▶ [TASK DESCRIPTION]: List each of the lines below that contains the string "kern". Case counts.

──────────────────────────────

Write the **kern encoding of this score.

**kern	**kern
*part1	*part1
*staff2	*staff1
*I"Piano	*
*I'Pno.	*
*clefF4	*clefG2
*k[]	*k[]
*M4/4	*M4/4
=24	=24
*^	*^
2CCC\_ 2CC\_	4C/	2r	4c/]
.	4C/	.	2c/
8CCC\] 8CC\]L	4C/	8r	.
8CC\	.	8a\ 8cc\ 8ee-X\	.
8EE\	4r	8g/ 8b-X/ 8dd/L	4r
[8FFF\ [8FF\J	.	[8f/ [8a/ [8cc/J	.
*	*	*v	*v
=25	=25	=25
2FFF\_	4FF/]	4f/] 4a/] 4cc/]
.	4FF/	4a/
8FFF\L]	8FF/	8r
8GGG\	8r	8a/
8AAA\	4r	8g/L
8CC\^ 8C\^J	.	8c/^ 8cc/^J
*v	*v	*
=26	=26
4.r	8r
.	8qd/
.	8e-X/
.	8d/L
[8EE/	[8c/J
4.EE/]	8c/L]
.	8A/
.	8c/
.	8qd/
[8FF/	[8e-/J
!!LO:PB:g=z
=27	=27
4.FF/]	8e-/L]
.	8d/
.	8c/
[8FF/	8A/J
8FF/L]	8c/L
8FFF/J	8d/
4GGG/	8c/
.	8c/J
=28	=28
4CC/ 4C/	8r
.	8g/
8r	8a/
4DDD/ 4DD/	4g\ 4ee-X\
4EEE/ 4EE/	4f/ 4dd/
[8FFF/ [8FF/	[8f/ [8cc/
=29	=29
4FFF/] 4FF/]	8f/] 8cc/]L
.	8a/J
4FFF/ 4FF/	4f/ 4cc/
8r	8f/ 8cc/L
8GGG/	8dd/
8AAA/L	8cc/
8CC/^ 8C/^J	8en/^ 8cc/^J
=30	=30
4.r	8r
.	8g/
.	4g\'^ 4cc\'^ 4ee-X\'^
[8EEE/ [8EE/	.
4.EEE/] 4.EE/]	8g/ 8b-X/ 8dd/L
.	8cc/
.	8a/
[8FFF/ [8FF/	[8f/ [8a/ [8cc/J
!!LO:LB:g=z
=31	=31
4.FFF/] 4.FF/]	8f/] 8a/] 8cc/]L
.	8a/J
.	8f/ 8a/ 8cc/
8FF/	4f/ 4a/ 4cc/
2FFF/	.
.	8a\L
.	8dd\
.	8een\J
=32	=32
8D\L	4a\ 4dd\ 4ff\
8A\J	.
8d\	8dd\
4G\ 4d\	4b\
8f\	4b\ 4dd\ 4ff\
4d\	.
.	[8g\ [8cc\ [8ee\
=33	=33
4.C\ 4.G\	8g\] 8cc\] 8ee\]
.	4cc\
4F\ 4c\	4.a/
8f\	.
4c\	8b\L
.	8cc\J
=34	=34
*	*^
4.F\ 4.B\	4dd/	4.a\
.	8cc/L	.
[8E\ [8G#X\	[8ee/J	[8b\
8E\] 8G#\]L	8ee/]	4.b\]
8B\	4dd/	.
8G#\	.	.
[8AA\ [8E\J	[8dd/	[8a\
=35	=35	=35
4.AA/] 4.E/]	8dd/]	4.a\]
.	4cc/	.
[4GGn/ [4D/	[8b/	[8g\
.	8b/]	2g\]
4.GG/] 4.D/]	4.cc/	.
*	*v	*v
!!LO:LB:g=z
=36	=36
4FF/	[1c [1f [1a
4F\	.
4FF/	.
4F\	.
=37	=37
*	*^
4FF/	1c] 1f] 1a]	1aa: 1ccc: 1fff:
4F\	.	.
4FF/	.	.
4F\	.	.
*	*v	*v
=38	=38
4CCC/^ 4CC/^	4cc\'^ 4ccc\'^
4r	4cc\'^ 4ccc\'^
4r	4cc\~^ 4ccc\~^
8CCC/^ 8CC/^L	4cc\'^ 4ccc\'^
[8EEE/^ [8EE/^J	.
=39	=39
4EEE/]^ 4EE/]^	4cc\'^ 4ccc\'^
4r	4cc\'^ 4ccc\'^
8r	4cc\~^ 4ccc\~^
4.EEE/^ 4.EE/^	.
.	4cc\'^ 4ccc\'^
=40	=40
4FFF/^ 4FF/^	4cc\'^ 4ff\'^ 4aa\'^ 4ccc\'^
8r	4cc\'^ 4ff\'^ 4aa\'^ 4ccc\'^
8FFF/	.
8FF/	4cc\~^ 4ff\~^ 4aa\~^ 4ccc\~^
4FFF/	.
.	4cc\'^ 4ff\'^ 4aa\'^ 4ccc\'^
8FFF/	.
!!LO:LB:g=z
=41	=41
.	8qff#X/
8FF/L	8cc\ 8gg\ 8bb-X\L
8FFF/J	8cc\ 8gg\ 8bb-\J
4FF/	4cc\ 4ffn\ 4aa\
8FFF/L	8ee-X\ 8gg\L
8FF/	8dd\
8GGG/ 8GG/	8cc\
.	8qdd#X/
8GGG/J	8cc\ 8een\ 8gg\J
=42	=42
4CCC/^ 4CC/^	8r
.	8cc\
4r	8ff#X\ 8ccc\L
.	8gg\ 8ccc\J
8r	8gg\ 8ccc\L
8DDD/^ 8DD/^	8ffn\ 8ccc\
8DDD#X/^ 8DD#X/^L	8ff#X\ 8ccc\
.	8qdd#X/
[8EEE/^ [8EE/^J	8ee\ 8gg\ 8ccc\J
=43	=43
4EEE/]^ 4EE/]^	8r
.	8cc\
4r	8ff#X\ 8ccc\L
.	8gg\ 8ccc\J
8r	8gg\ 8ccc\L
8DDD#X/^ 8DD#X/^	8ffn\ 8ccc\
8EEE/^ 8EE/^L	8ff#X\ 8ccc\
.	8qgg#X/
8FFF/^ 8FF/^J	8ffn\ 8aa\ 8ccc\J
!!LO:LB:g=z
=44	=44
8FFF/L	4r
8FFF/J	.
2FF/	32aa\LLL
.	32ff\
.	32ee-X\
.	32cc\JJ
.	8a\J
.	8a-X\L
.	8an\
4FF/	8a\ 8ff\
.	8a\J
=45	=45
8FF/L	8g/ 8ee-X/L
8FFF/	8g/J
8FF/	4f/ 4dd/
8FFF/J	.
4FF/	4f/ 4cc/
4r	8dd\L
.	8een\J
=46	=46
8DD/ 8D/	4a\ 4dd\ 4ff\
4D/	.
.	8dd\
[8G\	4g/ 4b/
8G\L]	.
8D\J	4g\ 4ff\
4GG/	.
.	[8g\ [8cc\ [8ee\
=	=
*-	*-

──────────────────────────────

▶ [EXERCISE ANSWER]:
Write the **kern encoding of this score.
**kern	**kern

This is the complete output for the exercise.